The monthly number of attacks rose by 10 per cent from 2019 to 2020 when there was an average of 222 assaults each month, the Welsh Ambulance Service said.

Incidents ranged from kicking, punching and head-butting, to spitting, slapping, biting and verbal abuse.

Of these incidents, 58 per cent took place in the south east and more than a third were committed by offenders under the influence of alcohol.

Now with pubs set to reopen fully on Monday emergency workers are appealing for members of the public to treat them with respect and to work with and not against them.

The figures show there were 629 assaults on Welsh Ambulance Service staff in the 20-month period while two thirds were committed against police officers, and of those a third resulted in injury.

Among those injured was paramedic Darren Lloyd, who was assaulted by a patient in Bangor, Gwynedd, in April 2019, a result of which the man was jailed for four months.

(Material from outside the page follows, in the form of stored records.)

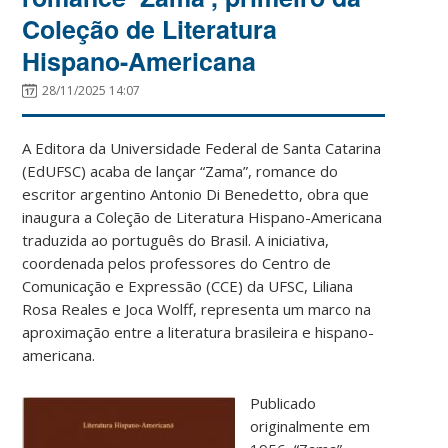
Coleção de Literatura
Hispano-Americana
28/11/2025 14:07
A Editora da Universidade Federal de Santa Catarina
(EdUFSC) acaba de lançar “Zama”, romance do
escritor argentino Antonio Di Benedetto, obra que
inaugura a Coleção de Literatura Hispano-Americana
traduzida ao português do Brasil. A iniciativa,
coordenada pelos professores do Centro de
Comunicação e Expressão (CCE) da UFSC, Liliana
Rosa Reales e Joca Wolff, representa um marco na
aproximação entre a literatura brasileira e hispano-
americana.
Publicado
originalmente em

Mr Lloyd explained: “We’d been called to a man who was reported to have taken an overdose, so we administered an antidote to try and revive him. When he came to, he punched me twice - I was caught unawares, I wasn’t ready for it.

“Patients put their trust in you and we put our trust in patients so when something like this happens, it catches you off guard.

“It puts you on edge and it changes you. It makes you hyper-aware at other jobs now, and you question everything a lot more.

“You question why it happened and what you did wrong.”

In a separate incident in Porthmadog in May 2019 an emergency medical technician was assaulted by a patient who was later jailed for six months.

The mother-of-three said: “I was pinned to the corner of the inside of the ambulance by a patient who was drunk, and my colleague and a member of the public had to drag him off me.

“He was shouting in my face, kicking me and verbally abusing me. In the meantime, an urgent ‘Red’ call came in for a baby who had taken ill so we had to leave.

“I didn’t think it had affected me at the time, but a couple of weeks later, when another patient became irate, I took myself off to the ambulance and burst into tears.

“I saw him in the street when he got out of prison and my heart was in my chest.

“It’s two years on now, but what happened has stayed with me. The first thing I do when I go into a patient’s house now is look for the exits.”

In 2018, the maximum sentence under the Assault on Emergency Workers (Offences) Act was doubled from six months to 12 months in prison, but criminals could soon face up to two years in prison under new laws.

Welsh Ambulance Service chief executive Jason Killens said: “The debt of gratitude we owe to our emergency workers has never been greater, so now more than ever, we’re asking the public to work with us, not against us.”